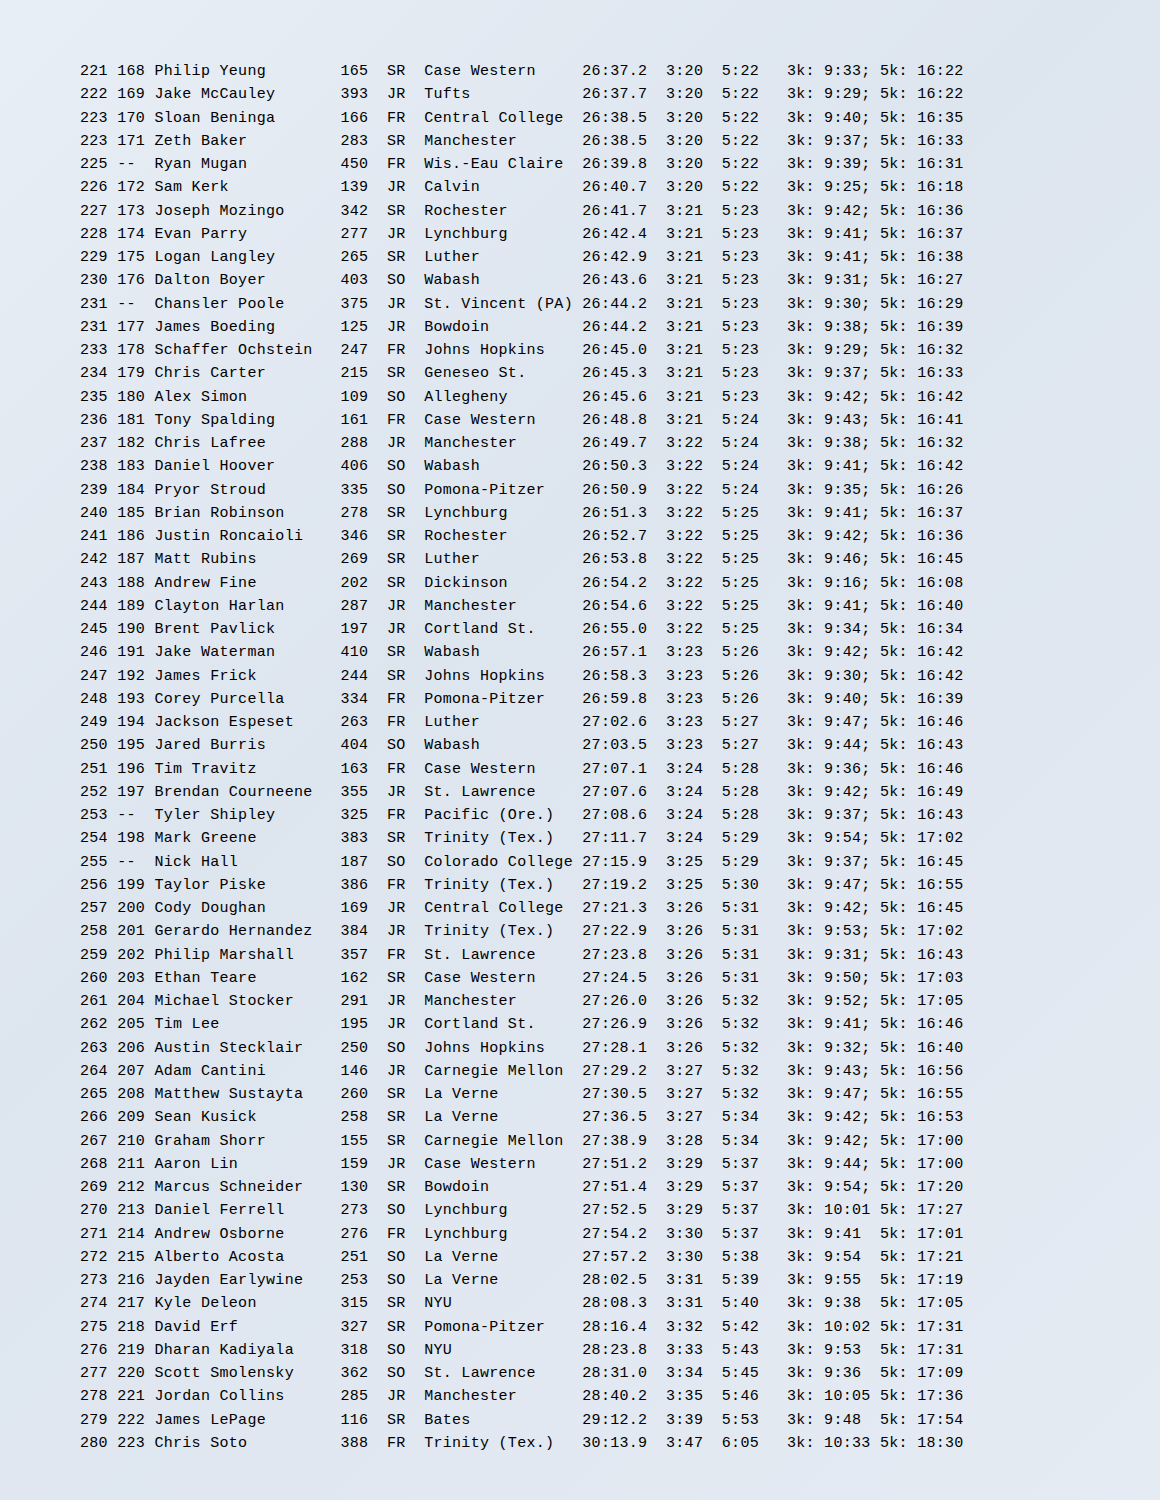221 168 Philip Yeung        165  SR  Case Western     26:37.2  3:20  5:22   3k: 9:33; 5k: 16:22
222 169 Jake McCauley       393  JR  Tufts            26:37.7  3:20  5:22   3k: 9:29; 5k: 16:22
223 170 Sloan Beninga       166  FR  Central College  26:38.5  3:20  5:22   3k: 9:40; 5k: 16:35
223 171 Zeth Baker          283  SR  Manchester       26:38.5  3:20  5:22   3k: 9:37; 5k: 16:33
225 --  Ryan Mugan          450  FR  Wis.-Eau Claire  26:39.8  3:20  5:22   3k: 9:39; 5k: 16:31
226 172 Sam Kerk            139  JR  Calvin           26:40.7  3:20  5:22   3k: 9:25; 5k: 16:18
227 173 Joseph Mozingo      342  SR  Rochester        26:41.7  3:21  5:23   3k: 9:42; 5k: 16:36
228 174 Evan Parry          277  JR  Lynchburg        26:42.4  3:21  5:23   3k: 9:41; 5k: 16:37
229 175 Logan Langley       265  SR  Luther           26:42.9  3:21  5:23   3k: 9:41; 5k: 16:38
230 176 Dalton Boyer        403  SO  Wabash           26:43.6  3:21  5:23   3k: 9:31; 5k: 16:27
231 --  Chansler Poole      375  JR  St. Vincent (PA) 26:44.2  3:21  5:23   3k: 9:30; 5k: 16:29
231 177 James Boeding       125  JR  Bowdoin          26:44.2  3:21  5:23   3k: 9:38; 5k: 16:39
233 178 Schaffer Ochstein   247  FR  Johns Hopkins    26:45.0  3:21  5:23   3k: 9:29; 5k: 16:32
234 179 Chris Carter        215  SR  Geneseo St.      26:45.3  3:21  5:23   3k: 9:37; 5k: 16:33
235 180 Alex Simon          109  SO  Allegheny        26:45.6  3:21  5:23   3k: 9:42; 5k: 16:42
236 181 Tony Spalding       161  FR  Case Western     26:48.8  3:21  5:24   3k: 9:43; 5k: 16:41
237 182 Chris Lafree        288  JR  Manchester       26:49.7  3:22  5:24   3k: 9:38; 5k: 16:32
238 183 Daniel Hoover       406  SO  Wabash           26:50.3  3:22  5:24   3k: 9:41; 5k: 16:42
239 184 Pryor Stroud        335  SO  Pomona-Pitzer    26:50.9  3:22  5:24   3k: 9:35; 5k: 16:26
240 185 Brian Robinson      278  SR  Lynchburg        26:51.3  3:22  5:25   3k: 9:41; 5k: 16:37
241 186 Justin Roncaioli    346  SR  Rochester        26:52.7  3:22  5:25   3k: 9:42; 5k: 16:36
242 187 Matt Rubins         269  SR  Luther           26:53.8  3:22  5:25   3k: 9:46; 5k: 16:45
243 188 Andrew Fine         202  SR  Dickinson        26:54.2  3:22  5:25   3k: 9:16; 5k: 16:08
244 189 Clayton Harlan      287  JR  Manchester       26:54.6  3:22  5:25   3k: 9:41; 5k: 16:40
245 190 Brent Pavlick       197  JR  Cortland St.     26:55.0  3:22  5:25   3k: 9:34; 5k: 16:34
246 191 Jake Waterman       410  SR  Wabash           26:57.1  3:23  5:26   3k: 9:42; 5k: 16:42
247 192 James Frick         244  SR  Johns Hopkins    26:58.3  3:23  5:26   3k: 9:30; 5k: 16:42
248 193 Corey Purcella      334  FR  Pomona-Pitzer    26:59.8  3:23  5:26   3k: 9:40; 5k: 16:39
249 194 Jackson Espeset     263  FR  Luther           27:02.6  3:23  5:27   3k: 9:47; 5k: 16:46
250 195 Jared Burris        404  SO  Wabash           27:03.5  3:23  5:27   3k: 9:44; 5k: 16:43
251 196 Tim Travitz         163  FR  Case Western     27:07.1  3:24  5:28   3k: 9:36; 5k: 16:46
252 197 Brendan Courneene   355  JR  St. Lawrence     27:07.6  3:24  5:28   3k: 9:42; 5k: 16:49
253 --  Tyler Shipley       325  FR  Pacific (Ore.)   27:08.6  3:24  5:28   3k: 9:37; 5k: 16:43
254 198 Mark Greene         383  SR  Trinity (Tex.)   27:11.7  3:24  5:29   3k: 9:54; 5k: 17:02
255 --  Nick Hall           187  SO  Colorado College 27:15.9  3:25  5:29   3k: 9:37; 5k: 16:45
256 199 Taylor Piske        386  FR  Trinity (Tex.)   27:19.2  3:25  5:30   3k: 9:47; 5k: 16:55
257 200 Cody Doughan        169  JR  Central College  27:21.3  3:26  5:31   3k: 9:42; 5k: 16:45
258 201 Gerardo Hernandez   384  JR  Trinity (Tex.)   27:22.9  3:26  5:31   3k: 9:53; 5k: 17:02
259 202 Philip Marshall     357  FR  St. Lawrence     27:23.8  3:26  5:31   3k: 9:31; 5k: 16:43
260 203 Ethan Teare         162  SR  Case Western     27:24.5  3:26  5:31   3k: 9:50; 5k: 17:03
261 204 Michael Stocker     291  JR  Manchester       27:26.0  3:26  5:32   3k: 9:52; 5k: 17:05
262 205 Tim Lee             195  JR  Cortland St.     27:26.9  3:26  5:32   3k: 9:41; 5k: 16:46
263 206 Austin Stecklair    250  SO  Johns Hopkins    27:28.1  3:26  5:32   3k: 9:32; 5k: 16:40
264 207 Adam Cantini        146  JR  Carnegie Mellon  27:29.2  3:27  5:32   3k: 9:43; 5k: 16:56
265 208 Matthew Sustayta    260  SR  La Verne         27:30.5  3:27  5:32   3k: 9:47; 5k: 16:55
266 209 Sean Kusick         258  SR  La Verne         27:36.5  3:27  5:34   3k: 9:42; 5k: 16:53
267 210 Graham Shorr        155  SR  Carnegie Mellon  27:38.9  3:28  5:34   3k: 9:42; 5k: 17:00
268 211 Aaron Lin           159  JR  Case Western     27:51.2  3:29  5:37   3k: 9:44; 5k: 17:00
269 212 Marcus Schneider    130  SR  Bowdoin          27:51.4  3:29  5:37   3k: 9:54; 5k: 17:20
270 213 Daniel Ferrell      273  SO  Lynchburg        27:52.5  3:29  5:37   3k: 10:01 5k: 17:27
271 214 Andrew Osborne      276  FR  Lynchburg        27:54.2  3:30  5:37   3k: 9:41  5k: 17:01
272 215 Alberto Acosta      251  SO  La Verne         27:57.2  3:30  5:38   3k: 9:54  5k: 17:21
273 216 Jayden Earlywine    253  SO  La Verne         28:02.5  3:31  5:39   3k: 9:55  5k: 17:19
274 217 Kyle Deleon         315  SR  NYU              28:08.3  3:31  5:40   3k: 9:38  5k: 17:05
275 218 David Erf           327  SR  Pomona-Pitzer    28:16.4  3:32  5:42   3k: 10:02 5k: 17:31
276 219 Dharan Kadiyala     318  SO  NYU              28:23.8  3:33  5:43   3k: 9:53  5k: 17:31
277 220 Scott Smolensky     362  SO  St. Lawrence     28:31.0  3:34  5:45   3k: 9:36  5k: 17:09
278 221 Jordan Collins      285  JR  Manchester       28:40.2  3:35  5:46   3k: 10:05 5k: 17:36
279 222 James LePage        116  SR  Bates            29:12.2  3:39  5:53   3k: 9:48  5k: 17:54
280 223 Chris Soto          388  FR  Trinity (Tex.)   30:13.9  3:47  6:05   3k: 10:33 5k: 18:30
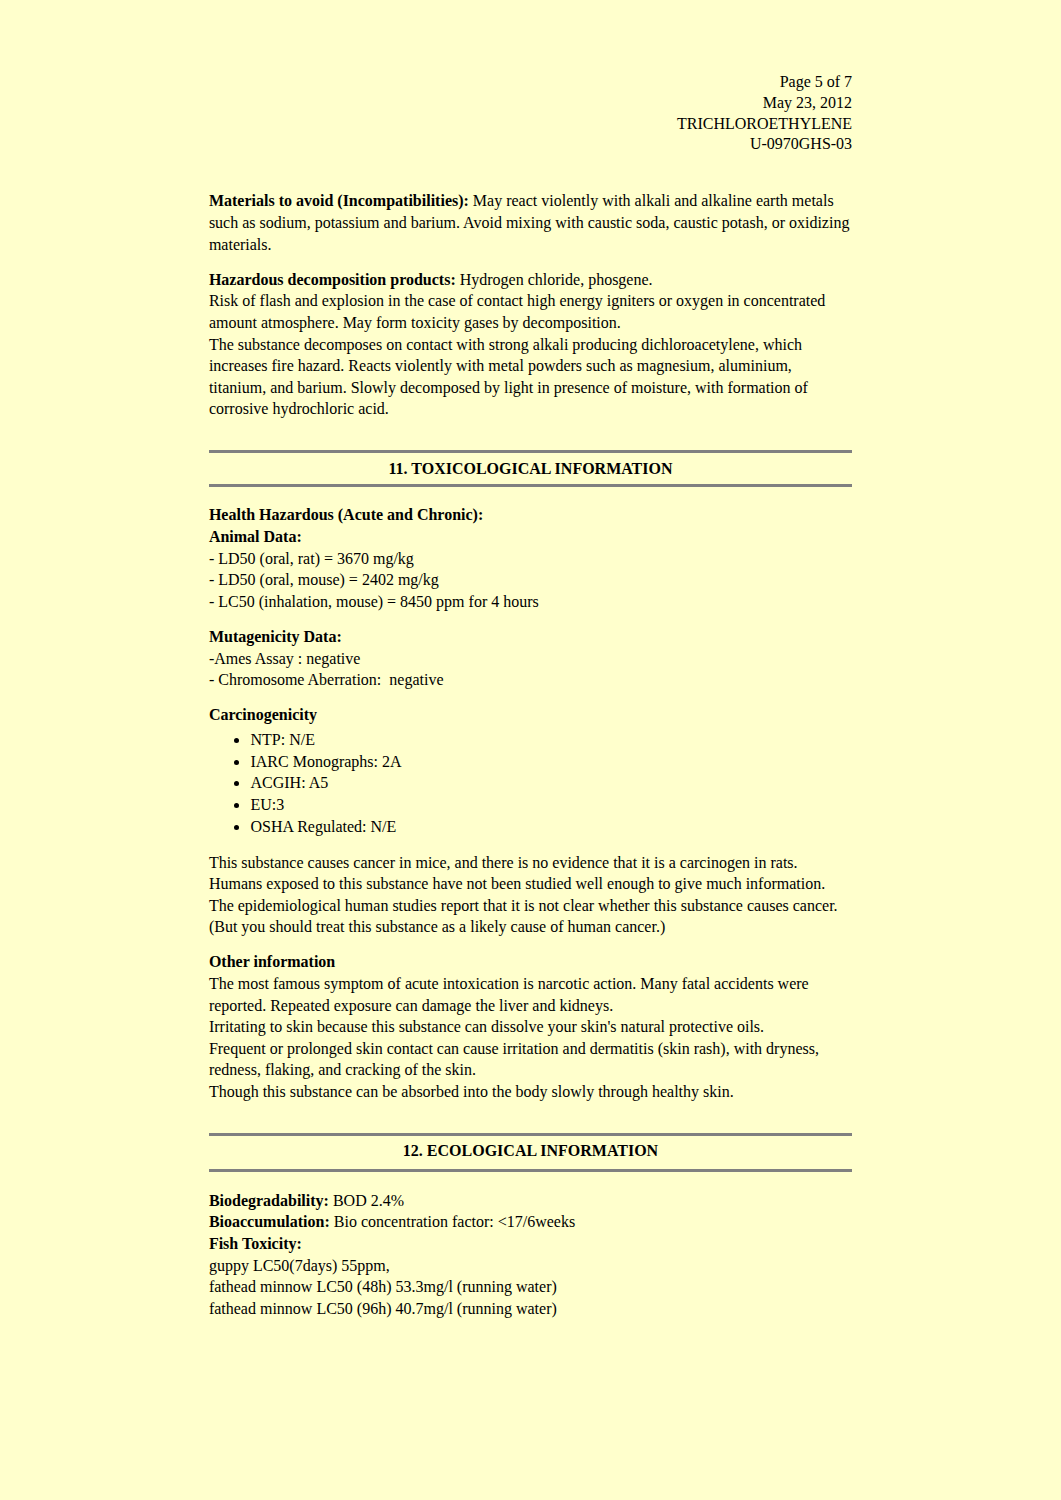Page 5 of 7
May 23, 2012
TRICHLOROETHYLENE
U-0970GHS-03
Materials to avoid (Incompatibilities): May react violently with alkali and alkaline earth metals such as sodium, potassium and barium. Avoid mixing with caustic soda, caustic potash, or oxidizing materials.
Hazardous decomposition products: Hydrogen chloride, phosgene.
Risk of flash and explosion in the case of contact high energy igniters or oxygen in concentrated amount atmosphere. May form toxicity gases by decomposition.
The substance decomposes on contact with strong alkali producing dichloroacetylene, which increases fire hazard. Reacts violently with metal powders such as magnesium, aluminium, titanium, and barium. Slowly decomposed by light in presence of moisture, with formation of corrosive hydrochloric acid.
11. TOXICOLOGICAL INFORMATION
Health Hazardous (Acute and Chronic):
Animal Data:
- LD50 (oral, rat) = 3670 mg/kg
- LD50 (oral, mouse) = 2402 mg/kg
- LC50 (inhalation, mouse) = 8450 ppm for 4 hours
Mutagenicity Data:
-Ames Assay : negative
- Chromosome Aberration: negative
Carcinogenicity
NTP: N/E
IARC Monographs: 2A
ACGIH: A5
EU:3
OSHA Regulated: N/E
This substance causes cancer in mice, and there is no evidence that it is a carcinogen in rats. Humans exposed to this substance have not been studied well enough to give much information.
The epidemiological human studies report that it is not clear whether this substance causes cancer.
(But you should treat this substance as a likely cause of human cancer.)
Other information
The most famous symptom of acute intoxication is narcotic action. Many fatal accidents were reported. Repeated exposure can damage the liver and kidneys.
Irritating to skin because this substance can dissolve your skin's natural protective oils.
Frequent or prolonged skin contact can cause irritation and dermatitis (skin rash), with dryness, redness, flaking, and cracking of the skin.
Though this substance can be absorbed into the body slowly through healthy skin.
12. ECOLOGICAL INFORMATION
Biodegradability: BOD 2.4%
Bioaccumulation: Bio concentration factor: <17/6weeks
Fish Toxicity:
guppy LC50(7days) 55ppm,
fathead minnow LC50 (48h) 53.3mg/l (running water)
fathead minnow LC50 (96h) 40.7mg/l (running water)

○ ○ ○ ○ ○

Work request
Work out how many lines of the material include the word "Lawrence", then answer with that number alone.

Written solution
3